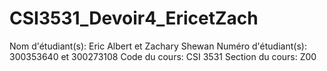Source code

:# CSI3531_Devoir4_EricetZach

Nom d'étudiant(s): Eric Albert et Zachary Shewan
Numéro d'étudiant(s): 300353640 et 300273108
Code du cours: CSI 3531
Section du cours: Z00

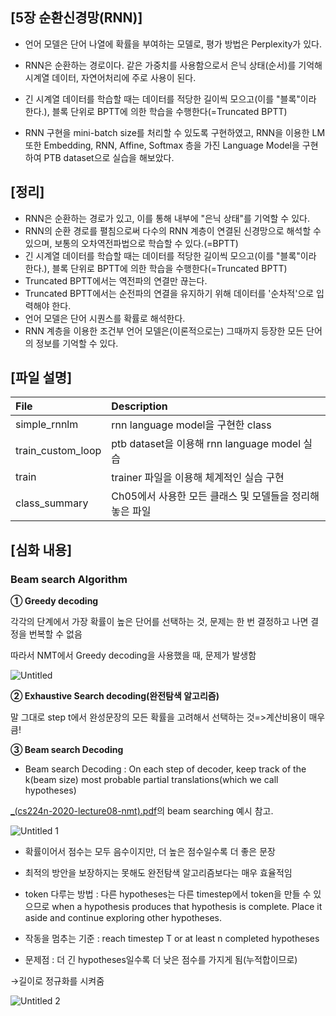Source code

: ## [5장 순환신경망(RNN)]

- 언어 모델은 단어 나열에 확률을 부여하는 모델로, 평가 방법은 Perplexity가 있다.

- RNN은 순환하는 경로이다. 같은 가중치를 사용함으로서 은닉 상태(순서)를 기억해 시계열 데이터, 자연어처리에 주로 사용이 된다.

- 긴 시계열 데이터를 학습할 때는 데이터를 적당한 길이씩 모으고(이를 "블록"이라 한다.), 블록 단위로 BPTT에 의한 학습을 수행한다(=Truncated BPTT)

- RNN 구현을 mini-batch size를 처리할 수 있도록 구현하였고, RNN을 이용한 LM 또한 Embedding, RNN, Affine, Softmax 층을 가진 Language Model을 구현하여 PTB dataset으로 실습을 해보았다.


## [정리]

- RNN은 순환하는 경로가 있고, 이를 통해 내부에 "은닉 상태"를 기억할 수 있다.
- RNN의 순환 경로를 펼침으로써 다수의 RNN 계층이 연결된 신경망으로 해석할 수 있으며, 보통의 오차역전파법으로 학습할 수 있다.(=BPTT)
- 긴 시계열 데이터를 학습할 때는 데이터를 적당한 길이씩 모으고(이를 "블록"이라 한다.), 블록 단위로 BPTT에 의한 학습을 수행한다(=Truncated BPTT)
- Truncated BPTT에서는 역전파의 연결만 끊는다.
- Truncated BPTT에서는 순전파의 연결을 유지하기 위해 데이터를 '순차적'으로 입력해야 한다.
- 언어 모델은 단어 시퀀스를 확률로 해석한다.
- RNN 계층을 이용한 조건부 언어 모델은(이론적으로는) 그때까지 등장한 모든 단어의 정보를 기억할 수 있다.


## [파일 설명]

|File|Description|
|:-- |:-- |
|simple_rnnlm|rnn language model을 구현한 class|
|train_custom_loop|ptb dataset을 이용해 rnn language model 실습|
|train|trainer 파일을 이용해 체계적인 실습 구현|
|class_summary|Ch05에서 사용한 모든 클래스 및 모델들을 정리해 놓은 파일|

## [심화 내용]

### Beam search Algorithm

**① Greedy decoding**

각각의 단계에서 가장 확률이 높은 단어를 선택하는 것, 문제는 한 번 결정하고 나면 결정을 번복할 수 없음

따라서 NMT에서 Greedy decoding을 사용했을 때, 문제가 발생함

![Untitled](https://user-images.githubusercontent.com/55529617/106932431-1364f380-675b-11eb-9f69-bd68c70bf57f.png)

**② Exhaustive Search decoding(완전탐색 알고리즘)**

말 그대로 step t에서 완성문장의 모든 확률을 고려해서 선택하는 것=>계산비용이 매우 큼!

**③ Beam search Decoding**

- Beam search Decoding : On each step of decoder, keep track of the k(beam size) most probable partial translations(which we call hypotheses)

[_(cs224n-2020-lecture08-nmt).pdf](https://github.com/hyehyeonmoon/DL_from_scratch_2/files/5927508/_.cs224n-2020-lecture08-nmt.pdf)의 beam searching 예시 참고.

![Untitled 1](https://user-images.githubusercontent.com/55529617/106932426-1233c680-675b-11eb-9222-e997d665d277.png)

- 확률이어서 점수는 모두 음수이지만, 더 높은 점수일수록 더 좋은 문장
- 최적의 방안을 보장하지는 못해도 완전탐색 알고리즘보다는 매우 효율적임

- <END> token 다루는 방법 : 다른 hypotheses는 다른 timestep에서 <END>token을 만들 수 있으므로 when a hypothesis produces <END> that hypothesis is complete. Place it aside and continue exploring other hypotheses.
- 작동을 멈추는 기준 : reach timestep T or at least n completed hypotheses
- 문제점 : 더 긴 hypotheses일수록 더 낮은 점수를 가지게 됨(누적합이므로)

→길이로 정규화를 시켜줌

![Untitled 2](https://user-images.githubusercontent.com/55529617/106932428-12cc5d00-675b-11eb-99b9-b9a196aff486.png)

### Your assignment
Repeat, exactly and in full, every entry in the data, but not the pictures.

### Exercise response
Source code

:# CSI3531_Devoir4_EricetZach

Nom d'étudiant(s): Eric Albert et Zachary Shewan
Numéro d'étudiant(s): 300353640 et 300273108
Code du cours: CSI 3531
Section du cours: Z00

Source code

: ## [5장 순환신경망(RNN)]

- 언어 모델은 단어 나열에 확률을 부여하는 모델로, 평가 방법은 Perplexity가 있다.

- RNN은 순환하는 경로이다. 같은 가중치를 사용함으로서 은닉 상태(순서)를 기억해 시계열 데이터, 자연어처리에 주로 사용이 된다.

- 긴 시계열 데이터를 학습할 때는 데이터를 적당한 길이씩 모으고(이를 "블록"이라 한다.), 블록 단위로 BPTT에 의한 학습을 수행한다(=Truncated BPTT)

- RNN 구현을 mini-batch size를 처리할 수 있도록 구현하였고, RNN을 이용한 LM 또한 Embedding, RNN, Affine, Softmax 층을 가진 Language Model을 구현하여 PTB dataset으로 실습을 해보았다.


## [정리]

- RNN은 순환하는 경로가 있고, 이를 통해 내부에 "은닉 상태"를 기억할 수 있다.
- RNN의 순환 경로를 펼침으로써 다수의 RNN 계층이 연결된 신경망으로 해석할 수 있으며, 보통의 오차역전파법으로 학습할 수 있다.(=BPTT)
- 긴 시계열 데이터를 학습할 때는 데이터를 적당한 길이씩 모으고(이를 "블록"이라 한다.), 블록 단위로 BPTT에 의한 학습을 수행한다(=Truncated BPTT)
- Truncated BPTT에서는 역전파의 연결만 끊는다.
- Truncated BPTT에서는 순전파의 연결을 유지하기 위해 데이터를 '순차적'으로 입력해야 한다.
- 언어 모델은 단어 시퀀스를 확률로 해석한다.
- RNN 계층을 이용한 조건부 언어 모델은(이론적으로는) 그때까지 등장한 모든 단어의 정보를 기억할 수 있다.


## [파일 설명]

|File|Description|
|:-- |:-- |
|simple_rnnlm|rnn language model을 구현한 class|
|train_custom_loop|ptb dataset을 이용해 rnn language model 실습|
|train|trainer 파일을 이용해 체계적인 실습 구현|
|class_summary|Ch05에서 사용한 모든 클래스 및 모델들을 정리해 놓은 파일|

## [심화 내용]

### Beam search Algorithm

**① Greedy decoding**

각각의 단계에서 가장 확률이 높은 단어를 선택하는 것, 문제는 한 번 결정하고 나면 결정을 번복할 수 없음

따라서 NMT에서 Greedy decoding을 사용했을 때, 문제가 발생함

![Untitled](https://user-images.githubusercontent.com/55529617/106932431-1364f380-675b-11eb-9f69-bd68c70bf57f.png)

**② Exhaustive Search decoding(완전탐색 알고리즘)**

말 그대로 step t에서 완성문장의 모든 확률을 고려해서 선택하는 것=>계산비용이 매우 큼!

**③ Beam search Decoding**

- Beam search Decoding : On each step of decoder, keep track of the k(beam size) most probable partial translations(which we call hypotheses)

[_(cs224n-2020-lecture08-nmt).pdf](https://github.com/hyehyeonmoon/DL_from_scratch_2/files/5927508/_.cs224n-2020-lecture08-nmt.pdf)의 beam searching 예시 참고.

![Untitled 1](https://user-images.githubusercontent.com/55529617/106932426-1233c680-675b-11eb-9222-e997d665d277.png)

- 확률이어서 점수는 모두 음수이지만, 더 높은 점수일수록 더 좋은 문장
- 최적의 방안을 보장하지는 못해도 완전탐색 알고리즘보다는 매우 효율적임

- <END> token 다루는 방법 : 다른 hypotheses는 다른 timestep에서 <END>token을 만들 수 있으므로 when a hypothesis produces <END> that hypothesis is complete. Place it aside and continue exploring other hypotheses.
- 작동을 멈추는 기준 : reach timestep T or at least n completed hypotheses
- 문제점 : 더 긴 hypotheses일수록 더 낮은 점수를 가지게 됨(누적합이므로)

→길이로 정규화를 시켜줌

![Untitled 2](https://user-images.githubusercontent.com/55529617/106932428-12cc5d00-675b-11eb-99b9-b9a196aff486.png)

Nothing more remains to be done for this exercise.